Would you copy out the following entries exactly, without any of the pictures?

══ EXTRACTED RECORDS

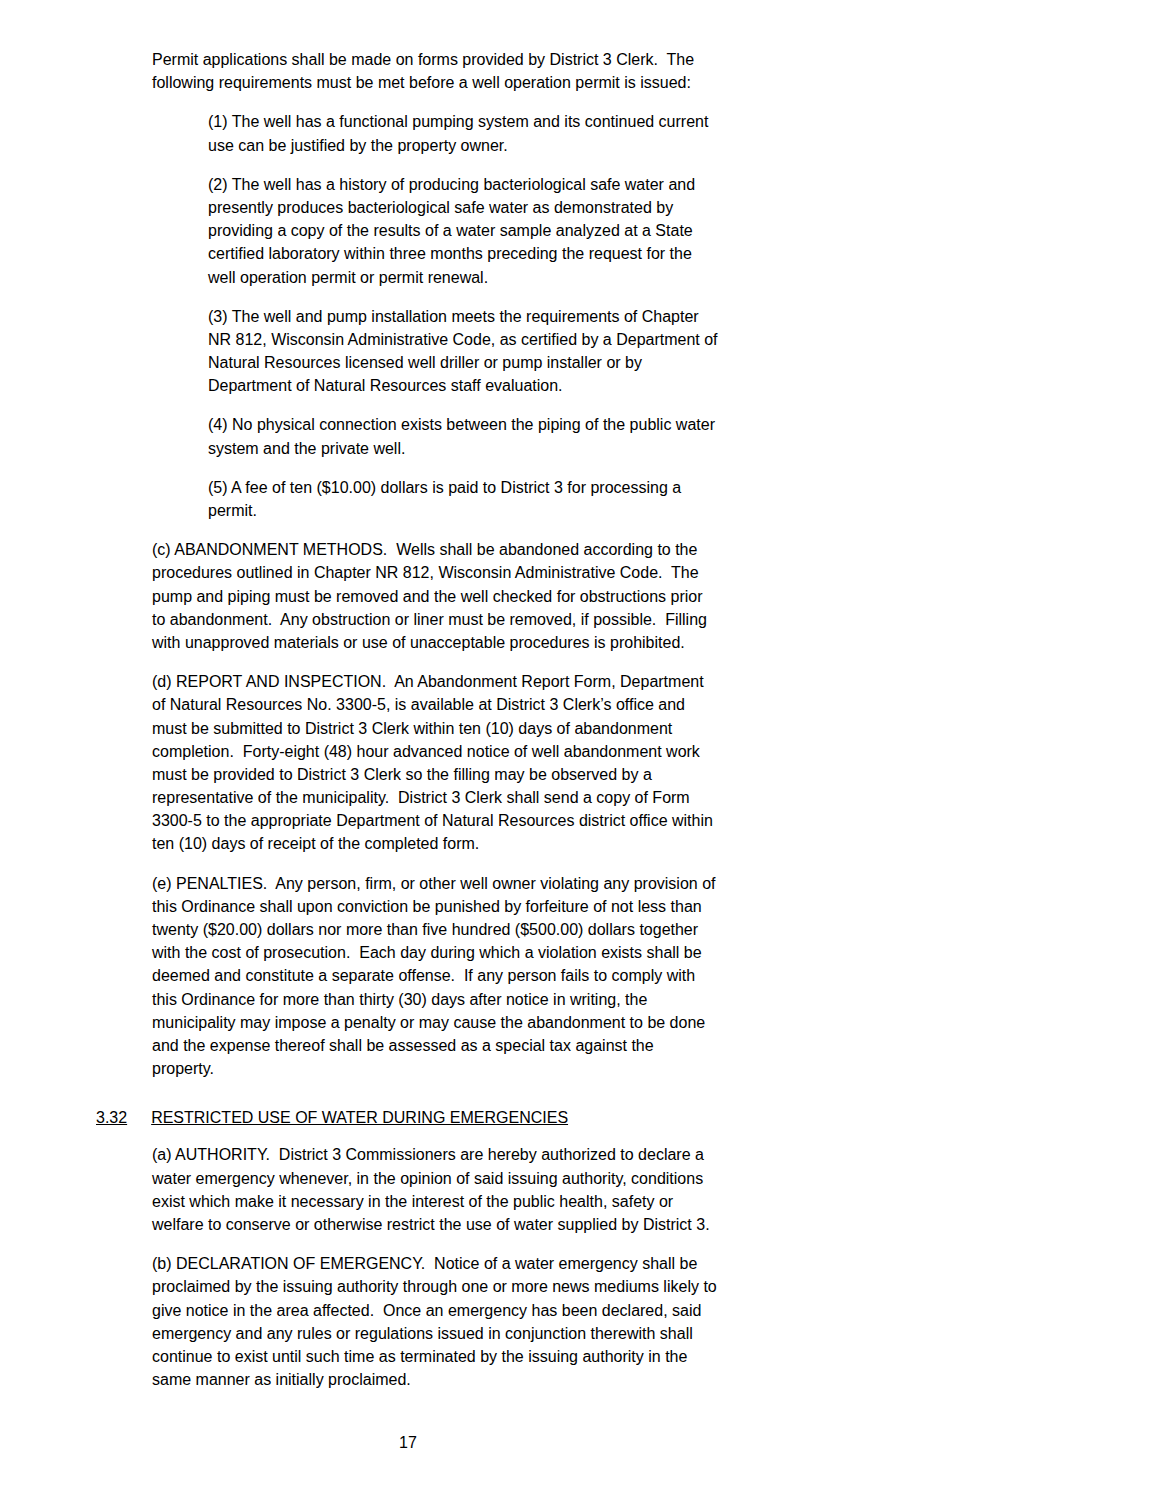Permit applications shall be made on forms provided by District 3 Clerk. The following requirements must be met before a well operation permit is issued:
(1) The well has a functional pumping system and its continued current use can be justified by the property owner.
(2) The well has a history of producing bacteriological safe water and presently produces bacteriological safe water as demonstrated by providing a copy of the results of a water sample analyzed at a State certified laboratory within three months preceding the request for the well operation permit or permit renewal.
(3) The well and pump installation meets the requirements of Chapter NR 812, Wisconsin Administrative Code, as certified by a Department of Natural Resources licensed well driller or pump installer or by Department of Natural Resources staff evaluation.
(4) No physical connection exists between the piping of the public water system and the private well.
(5) A fee of ten ($10.00) dollars is paid to District 3 for processing a permit.
(c) ABANDONMENT METHODS. Wells shall be abandoned according to the procedures outlined in Chapter NR 812, Wisconsin Administrative Code. The pump and piping must be removed and the well checked for obstructions prior to abandonment. Any obstruction or liner must be removed, if possible. Filling with unapproved materials or use of unacceptable procedures is prohibited.
(d) REPORT AND INSPECTION. An Abandonment Report Form, Department of Natural Resources No. 3300-5, is available at District 3 Clerk’s office and must be submitted to District 3 Clerk within ten (10) days of abandonment completion. Forty-eight (48) hour advanced notice of well abandonment work must be provided to District 3 Clerk so the filling may be observed by a representative of the municipality. District 3 Clerk shall send a copy of Form 3300-5 to the appropriate Department of Natural Resources district office within ten (10) days of receipt of the completed form.
(e) PENALTIES. Any person, firm, or other well owner violating any provision of this Ordinance shall upon conviction be punished by forfeiture of not less than twenty ($20.00) dollars nor more than five hundred ($500.00) dollars together with the cost of prosecution. Each day during which a violation exists shall be deemed and constitute a separate offense. If any person fails to comply with this Ordinance for more than thirty (30) days after notice in writing, the municipality may impose a penalty or may cause the abandonment to be done and the expense thereof shall be assessed as a special tax against the property.
3.32 RESTRICTED USE OF WATER DURING EMERGENCIES
(a) AUTHORITY. District 3 Commissioners are hereby authorized to declare a water emergency whenever, in the opinion of said issuing authority, conditions exist which make it necessary in the interest of the public health, safety or welfare to conserve or otherwise restrict the use of water supplied by District 3.
(b) DECLARATION OF EMERGENCY. Notice of a water emergency shall be proclaimed by the issuing authority through one or more news mediums likely to give notice in the area affected. Once an emergency has been declared, said emergency and any rules or regulations issued in conjunction therewith shall continue to exist until such time as terminated by the issuing authority in the same manner as initially proclaimed.
17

════

EXERCISE ANSWER >>
Permit applications shall be made on forms provided by District 3 Clerk. The following requirements must be met before a well operation permit is issued:
(1) The well has a functional pumping system and its continued current use can be justified by the property owner.
(2) The well has a history of producing bacteriological safe water and presently produces bacteriological safe water as demonstrated by providing a copy of the results of a water sample analyzed at a State certified laboratory within three months preceding the request for the well operation permit or permit renewal.
(3) The well and pump installation meets the requirements of Chapter NR 812, Wisconsin Administrative Code, as certified by a Department of Natural Resources licensed well driller or pump installer or by Department of Natural Resources staff evaluation.
(4) No physical connection exists between the piping of the public water system and the private well.
(5) A fee of ten ($10.00) dollars is paid to District 3 for processing a permit.
(c) ABANDONMENT METHODS. Wells shall be abandoned according to the procedures outlined in Chapter NR 812, Wisconsin Administrative Code. The pump and piping must be removed and the well checked for obstructions prior to abandonment. Any obstruction or liner must be removed, if possible. Filling with unapproved materials or use of unacceptable procedures is prohibited.
(d) REPORT AND INSPECTION. An Abandonment Report Form, Department of Natural Resources No. 3300-5, is available at District 3 Clerk’s office and must be submitted to District 3 Clerk within ten (10) days of abandonment completion. Forty-eight (48) hour advanced notice of well abandonment work must be provided to District 3 Clerk so the filling may be observed by a representative of the municipality. District 3 Clerk shall send a copy of Form 3300-5 to the appropriate Department of Natural Resources district office within ten (10) days of receipt of the completed form.
(e) PENALTIES. Any person, firm, or other well owner violating any provision of this Ordinance shall upon conviction be punished by forfeiture of not less than twenty ($20.00) dollars nor more than five hundred ($500.00) dollars together with the cost of prosecution. Each day during which a violation exists shall be deemed and constitute a separate offense. If any person fails to comply with this Ordinance for more than thirty (30) days after notice in writing, the municipality may impose a penalty or may cause the abandonment to be done and the expense thereof shall be assessed as a special tax against the property.
3.32 RESTRICTED USE OF WATER DURING EMERGENCIES
(a) AUTHORITY. District 3 Commissioners are hereby authorized to declare a water emergency whenever, in the opinion of said issuing authority, conditions exist which make it necessary in the interest of the public health, safety or welfare to conserve or otherwise restrict the use of water supplied by District 3.
(b) DECLARATION OF EMERGENCY. Notice of a water emergency shall be proclaimed by the issuing authority through one or more news mediums likely to give notice in the area affected. Once an emergency has been declared, said emergency and any rules or regulations issued in conjunction therewith shall continue to exist until such time as terminated by the issuing authority in the same manner as initially proclaimed.
17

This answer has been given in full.